By Lucas Guaraldo*
The United Nations Climate Conference, COP30, which will take place in November in Belém, is bringing the Amazon to the center of the global discussion on climate, but it cannot leave out debates and proposals on the Cerrado, warns a policy brief developed by scientists from IPAM (Amazon Environmental Research Institute). With the advance of deforestation, the biome increasingly needs solutions adapted to the reality of the savannah, say the researchers.
Despite being the most biodiverse savannah on the planet and concentrating 60% of Brazil’s agricultural production, the Cerrado is still under-represented in national policies and on the international climate agenda. Currently, of the more than 30,000 Bills, Constitutional Amendments and Provisional Measures currently before the Chamber of Deputies, only eight deal with the protection or creation of specific conservation areas for the biome.
According to the Brazilian Forest Code, the percentage of Legal Reserve is 20% for properties in the Cerrado; and 35% for Cerrado areas located in the Legal Amazon. In practice, this means that although around 45% of the total area of private properties is still covered by native vegetation, up to 31 million hectares, equivalent to the area of Poland or seven times the area of the state of Rio de Janeiro, remain open to legal deforestation.
“Savannah and grassland vegetation have historically been neglected and their strengthening and inclusion in the scope of national and international anti-deforestation legislation is fundamental to regulating the climate and maintaining the hydrological cycles in the Cerrado. Without this, the very competitiveness of Brazilian agribusiness could be jeopardized in the long term, threatening key sectors of the economy and increasing the risk of water and food insecurity,” recalls Dhemerson Conciani, a researcher at IPAM and one of the authors of the policy brief.

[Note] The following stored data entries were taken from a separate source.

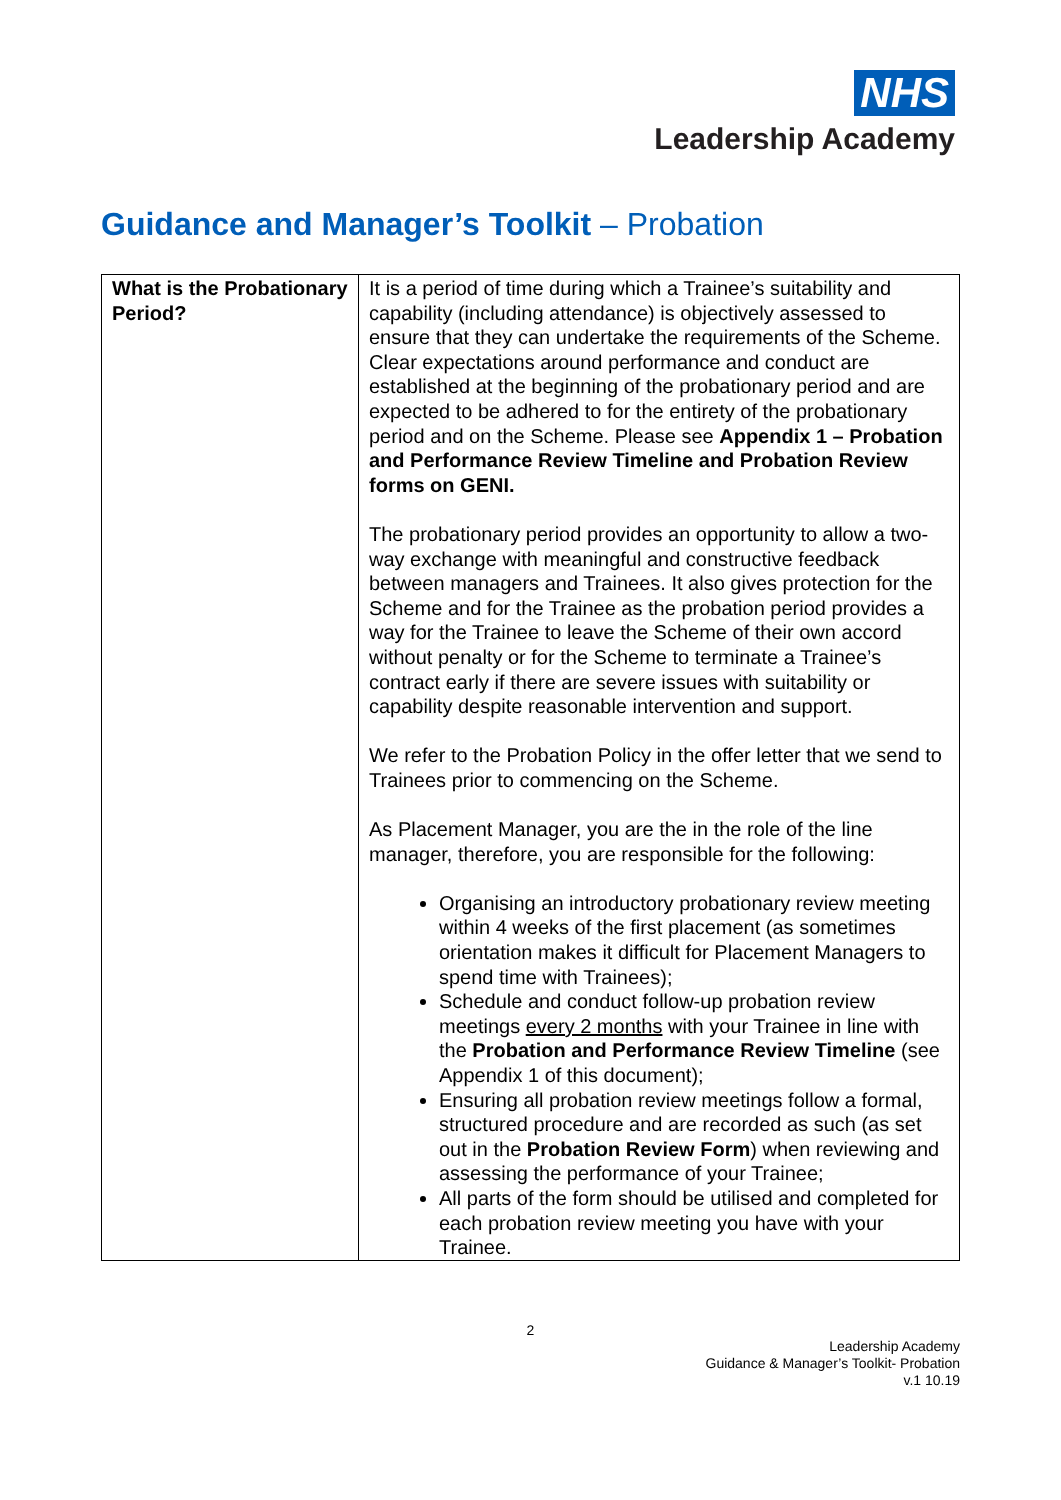NHS
Leadership Academy
Guidance and Manager’s Toolkit – Probation
| What is the Probationary Period? | It is a period of time during which a Trainee’s suitability and capability (including attendance) is objectively assessed to ensure that they can undertake the requirements of the Scheme. Clear expectations around performance and conduct are established at the beginning of the probationary period and are expected to be adhered to for the entirety of the probationary period and on the Scheme. Please see Appendix 1 – Probation and Performance Review Timeline and Probation Review forms on GENI. The probationary period provides an opportunity to allow a two-way exchange with meaningful and constructive feedback between managers and Trainees. It also gives protection for the Scheme and for the Trainee as the probation period provides a way for the Trainee to leave the Scheme of their own accord without penalty or for the Scheme to terminate a Trainee’s contract early if there are severe issues with suitability or capability despite reasonable intervention and support. We refer to the Probation Policy in the offer letter that we send to Trainees prior to commencing on the Scheme. As Placement Manager, you are the in the role of the line manager, therefore, you are responsible for the following: Organising an introductory probationary review meeting within 4 weeks of the first placement (as sometimes orientation makes it difficult for Placement Managers to spend time with Trainees); Schedule and conduct follow-up probation review meetings every 2 months with your Trainee in line with the Probation and Performance Review Timeline (see Appendix 1 of this document); Ensuring all probation review meetings follow a formal, structured procedure and are recorded as such (as set out in the Probation Review Form ) when reviewing and assessing the performance of your Trainee; All parts of the form should be utilised and completed for each probation review meeting you have with your Trainee. |
2
Leadership Academy
Guidance & Manager’s Toolkit- Probation
v.1 10.19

Since 1985, according to data from the MapBiomas Network, of which IPAM is a member, the Cerrado has lost 40 million hectares of native vegetation, becoming one of the main vectors of Brazilian greenhouse gas emissions. Private rural areas accounted for 72% of all deforestation in the biome in the period, which has already accumulated more than 14 million hectares of degraded pastures, an indication of the inefficient use of the land.
In the same period, almost half of the biome has been burned at least once, surpassing the mark of 89 million hectares affected by fire. In 2024 alone, more than 9.7 million hectares were affected by fires, an area larger than the state of Santa Catarina. In 2025, even at the beginning of the most intense period of fires, fire had already affected 1.2 million hectares. MapBiomas data also shows that the recurrent use of fire is responsible for 58% of the area burned on private properties.
“Together, the Amazon and Cerrado accounted for 83% of deforestation in 2024, with the Cerrado accounting for more than half of all deforestation in the country. They are interdependent ecosystems that need to be considered together in mitigation and adaptation policies. We hope that the COP will be an instrument that amplifies this interdependence and helps to build solutions for the most biodiverse savannah on the planet,” adds Conciani.
Paying for conservation
As an important measure for protecting the remnants of native vegetation in the biome, the policy brief suggests implementing payment policies for environmental services, with a focus on encouraging the conservation of areas and combating legal deforestation. Specific credit lines for intensifying production, which discourage the opening up of new areas, as well as strengthening the National PES Policy(Law 14.119/2021), could create an environment conducive to public and private investment in conservation, accelerating the transition to a more sustainable rural economy, the researchers argue.
Programs such as Conserv, a financial mechanism created by IPAM which pays rural producers in the Legal Amazon for maintaining areas of native vegetation beyond what is required by the Forest Code and which could be legally deforested, have shown promising results in reducing legal deforestation. Even after the end of payments for the first stage of the program, producers continue to preserve areas beyond what is required by law.
Since 2020, the project has signed 32 contracts with landowners and companies in the states of Mato Grosso, Pará and Maranhão. In total, more than 27,000 hectares of vegetation beyond the Legal Reserve have been protected, preventing the emission of more than 2 million tons of CO₂ and contributing to ecosystem services essential to agricultural production, such as rainfall and climate predictability.